◆ REQUIREMENT 1
In the Bugarena Agent Container readme, what does the optional docker-daemon sidecar provide?
◆ REQUIREMENT 2
Render this sentence from the Bugarena Agent Container readme in French: "Requires Docker with the Compose plugin on the host that builds and runs the container."
◆ REQUIREMENT 3
Carry on writing the Bugarena Agent Container readme from the point where it stops.

ErichHubert/bugarena

Bugarena Agent Container

This repository contains the local agent container scaffold plus a YARP-based CapabilityBroker service. The stack stays isolated: named Docker volumes only, no host repo mount, no host home mount, and no Docker socket inside the agent container.

Requires Docker with the Compose plugin on the host that builds and runs the container.

What this project is

  • a reproducible local workstation for agent-driven development work
  • a sidecar CapabilityBroker that owns provider secrets and injects auth server-side
  • a reference implementation of the repo rule: human dev can talk to providers directly, agent-mode traffic goes through a broker

In practice, this repo is infrastructure, not an application product. You use it to boot an isolated Codex-capable workspace with a lean baseline toolchain, repo-managed runtimes through mise, and a tightly scoped outbound proxy for secret-backed providers.

Why it exists

  • keep agent work inside Docker-managed volumes instead of mounting the host repo or host home directory
  • keep provider API keys out of the agent container and out of application code paths
  • make local agent runs repeatable with a known toolchain, startup behavior, and network shape
  • provide one place to evolve the broker pattern, templates, and validation around provider integrations

Architecture at a glance

  1. agent is the interactive workstation container where Codex, mise, system node, python3, and gh run.
  2. capability-broker is a separate ASP.NET Core service that proxies only explicitly allowed upstream provider routes.
  3. docker-daemon is an optional test-infrastructure sidecar that provides an isolated Docker engine for Testcontainers-backed integration tests.
  4. Docker configs provide non-secret broker metadata, and Docker secrets provide the secret bundle.
  5. Agent-mode clients call CAPABILITY_BROKER_BASE_URL; the broker validates provider, method, path, and secret availability before forwarding.

Repository layout

  • Bugarena.sln: .NET solution for the capability broker and tests.
  • infra/docker/: compose.agent.yml, compose.released.yml, the Dockerfiles, and docker-entrypoint.sh for the agent workstation, capability broker, and optional docker-daemon sidecar.
  • agent/codex-home-agents.md: Canonical global Codex instruction source that is copied into the container home.
  • agent/skills/: Curated Codex skills that are bundled into the agent image as shared admin skills.
  • agent/codex-home-config.toml: Canonical default Codex config source that is copied into the container home.
  • mise.toml: Repo-local runtime declaration for mise-managed toolchains used by CI and local validation.
  • src/CapabilityBroker/: ASP.NET Core + YARP reverse proxy service with provider allowlists and secret-backed auth injection.
  • tests/CapabilityBroker.Tests/: regression tests for proxying, allowlists, and startup validation.

◆ DATA PROVIDED

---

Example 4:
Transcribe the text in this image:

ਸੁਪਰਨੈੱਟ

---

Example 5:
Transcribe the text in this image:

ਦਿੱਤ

◆ EXERCISE RESPONSE 1
It provides an isolated Docker engine for Testcontainers-backed integration tests.

◆ EXERCISE RESPONSE 2
Nécessite Docker avec le plugin Compose sur l'hôte qui construit et exécute le conteneur.

◆ EXERCISE RESPONSE 3
  • tests/Bugarena.Platform.Tests/: standalone platform smoke tests that validate the baseline agent environment, broker reachability, and Testcontainers wiring.
  • config/capability-broker/: repo-tracked non-secret provider config and placeholder secret bundle shape.

Project docs:

  • CONTRIBUTING.md: contribution and PR expectations
  • CODE_OF_CONDUCT.md: contributor behavior expectations
  • SECURITY.md: vulnerability reporting guidance
  • SUPPORT.md: where to ask for help

The guidance is split into four layers:

  • agent/codex-home-agents.md is the canonical global Codex baseline stored in the repo.
  • /home/agent/.codex/AGENTS.md is seeded from that baseline for the container user.
  • agent/skills/ contains the source for curated Bugarena skills.
  • /etc/codex/skills/ is the admin skill path inside the container, populated from agent/skills/.
  • agent/codex-home-config.toml is the canonical default Codex config stored in the repo.
  • /home/agent/.codex/config.toml is seeded from that baseline for the container user.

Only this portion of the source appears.